Romeo meets Juliet and they fall passionately in love before discovering their households are mortal enemies.

They marry in secret so when Juliet’s cousin Tybalt challenges Romeo he refuses. Romeo’s best friend takes the challenge and dies for it.

Enraged, Romeo kills Tybalt.

Banished from the gated city of Verona for killing Tybalt, and Juliet promised to another by her father, the lovers become desperate to be together or die.

A plot hatched by a friendly friar goes awry and Romeo believes the drugged Juliet is truly dead.  He journeys to her tomb and kills himself there to join her in paradise.

Juliet awakes from her comatose state to discover Romeo dead and kills herself to join him in paradise.
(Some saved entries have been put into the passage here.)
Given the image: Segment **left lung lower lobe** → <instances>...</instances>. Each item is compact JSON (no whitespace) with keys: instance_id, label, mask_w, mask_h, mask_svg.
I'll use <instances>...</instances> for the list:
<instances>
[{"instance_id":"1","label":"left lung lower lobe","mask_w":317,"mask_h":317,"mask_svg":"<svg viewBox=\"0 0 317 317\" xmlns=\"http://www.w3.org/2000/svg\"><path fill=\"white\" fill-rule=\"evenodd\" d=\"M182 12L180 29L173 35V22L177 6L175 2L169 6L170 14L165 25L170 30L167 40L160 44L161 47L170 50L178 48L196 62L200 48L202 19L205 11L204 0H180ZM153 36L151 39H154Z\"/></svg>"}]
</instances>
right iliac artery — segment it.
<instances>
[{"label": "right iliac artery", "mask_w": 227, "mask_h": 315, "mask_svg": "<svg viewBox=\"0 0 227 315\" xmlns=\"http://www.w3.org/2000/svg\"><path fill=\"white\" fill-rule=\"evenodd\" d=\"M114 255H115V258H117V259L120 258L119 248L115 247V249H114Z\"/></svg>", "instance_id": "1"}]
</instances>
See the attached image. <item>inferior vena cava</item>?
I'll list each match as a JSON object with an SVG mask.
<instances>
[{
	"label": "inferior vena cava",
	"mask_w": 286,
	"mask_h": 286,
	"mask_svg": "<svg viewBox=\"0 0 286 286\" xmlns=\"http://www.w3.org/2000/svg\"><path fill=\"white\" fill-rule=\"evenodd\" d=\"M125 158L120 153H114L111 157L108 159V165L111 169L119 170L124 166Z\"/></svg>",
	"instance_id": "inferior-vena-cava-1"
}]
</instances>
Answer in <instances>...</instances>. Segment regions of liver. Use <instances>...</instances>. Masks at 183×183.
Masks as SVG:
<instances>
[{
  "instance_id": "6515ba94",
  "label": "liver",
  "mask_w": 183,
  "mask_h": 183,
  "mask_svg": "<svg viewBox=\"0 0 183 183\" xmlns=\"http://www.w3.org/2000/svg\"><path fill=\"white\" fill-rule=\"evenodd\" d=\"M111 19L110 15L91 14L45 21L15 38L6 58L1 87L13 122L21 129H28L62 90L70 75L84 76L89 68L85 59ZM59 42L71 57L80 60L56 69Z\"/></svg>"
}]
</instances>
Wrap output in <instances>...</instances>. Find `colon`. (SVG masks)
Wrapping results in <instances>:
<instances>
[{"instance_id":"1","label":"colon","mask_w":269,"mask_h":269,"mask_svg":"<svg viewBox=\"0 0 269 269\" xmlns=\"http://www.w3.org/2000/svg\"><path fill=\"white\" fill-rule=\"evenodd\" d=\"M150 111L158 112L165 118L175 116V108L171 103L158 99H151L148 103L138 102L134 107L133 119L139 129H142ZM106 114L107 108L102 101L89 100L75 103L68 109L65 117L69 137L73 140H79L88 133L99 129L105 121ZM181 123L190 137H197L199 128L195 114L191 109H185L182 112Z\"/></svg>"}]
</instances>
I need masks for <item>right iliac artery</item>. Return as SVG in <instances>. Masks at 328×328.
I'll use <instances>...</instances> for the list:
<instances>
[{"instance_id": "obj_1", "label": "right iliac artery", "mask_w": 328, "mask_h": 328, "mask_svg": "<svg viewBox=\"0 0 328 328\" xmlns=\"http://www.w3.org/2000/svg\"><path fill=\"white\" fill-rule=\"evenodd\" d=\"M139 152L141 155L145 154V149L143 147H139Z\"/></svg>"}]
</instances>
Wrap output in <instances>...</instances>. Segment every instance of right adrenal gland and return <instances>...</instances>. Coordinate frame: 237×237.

Only then do the two households finally bury their hate.

What happens in between is Shakespearean.

Details

This is a prose version of the play pruned of the grammatical weeds surrounding 4 centuries of language growth.

Minimalistic prose descriptions of actions and movements were added only where necessary, the primary focus being the rich texture of the original words.

The title comes from words spoken by Friar Laurence to admonish Romeo for not listening, “Oh, then I see that madmen have no ears.” Romeo replies “Why should they, when wise men have no eyes?”

Shakespeare Light

The Shakespeare Light series are prose editions of his plays updated and edited from original sources and adjusted for 400 years of language development.

These include:

The Most Excellent and Lamentable Tragedy of Romeo and Juliet – Madmen Have No Ears.

The Tragedy of Cymbeline – Imogen.

The Tragical History of Hamlet, Prince of Denmark – Not To Be.

It seems reasonable to me that if linguists agree that the pronunciation of words has changed quite drastically in 400 years and that to get the real true value out of the poetry of Shakespeare one would have to speak with that same pronunciation which would make it even more difficult to understand. Even the rhythm of word phrases becomes difficult when pronunciation has changed that much. Only that would be pure Shakespeare.

I applied that same logic to the words themselves and updated them accordingly.